- **Records supplied**:

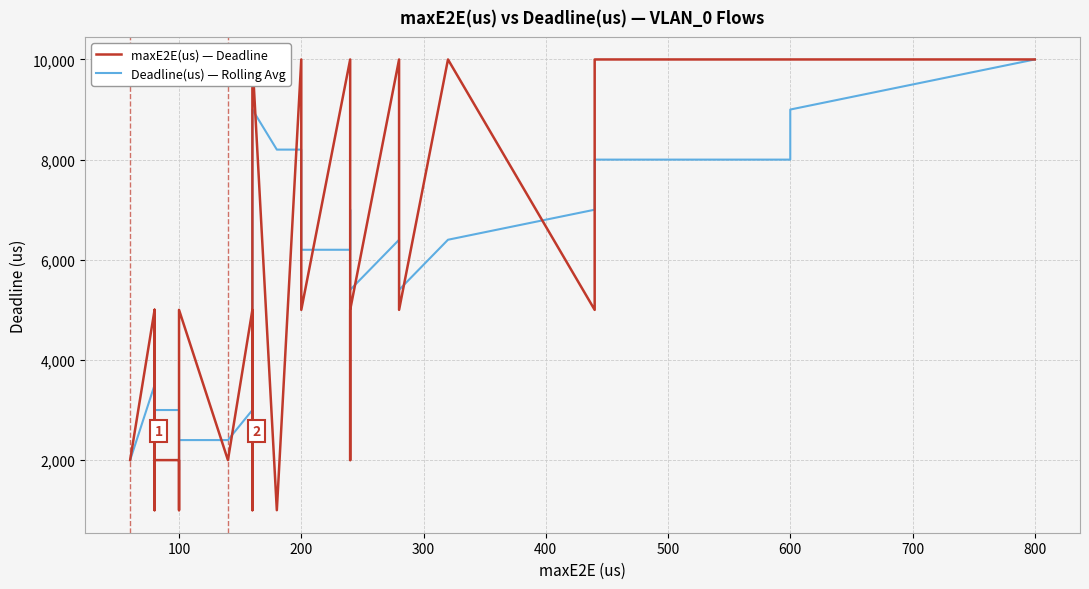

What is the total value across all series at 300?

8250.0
--
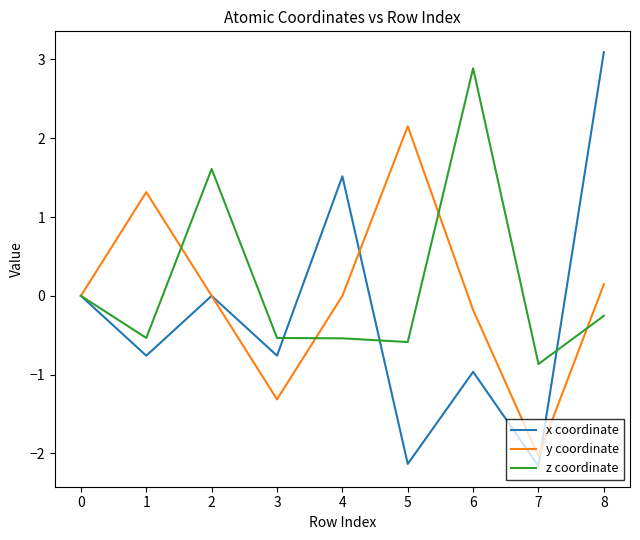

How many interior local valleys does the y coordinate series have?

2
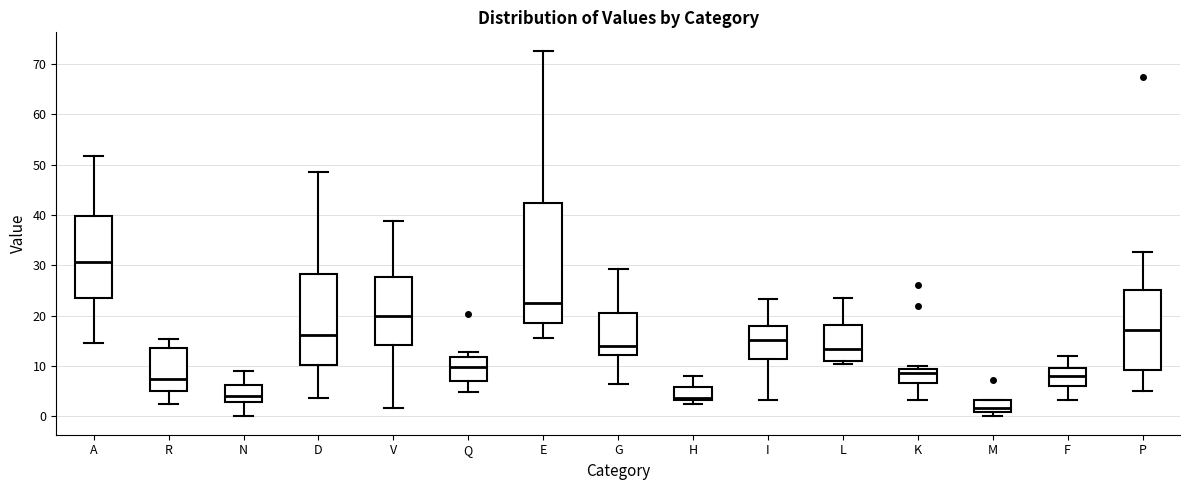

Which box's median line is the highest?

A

- **Prompt**: Locate every line in the data above that contains the word "series", and copy each of those lines in full.

- **Solution to this exercise**:
What is the total value across all series at 300?
How many interior local valleys does the y coordinate series have?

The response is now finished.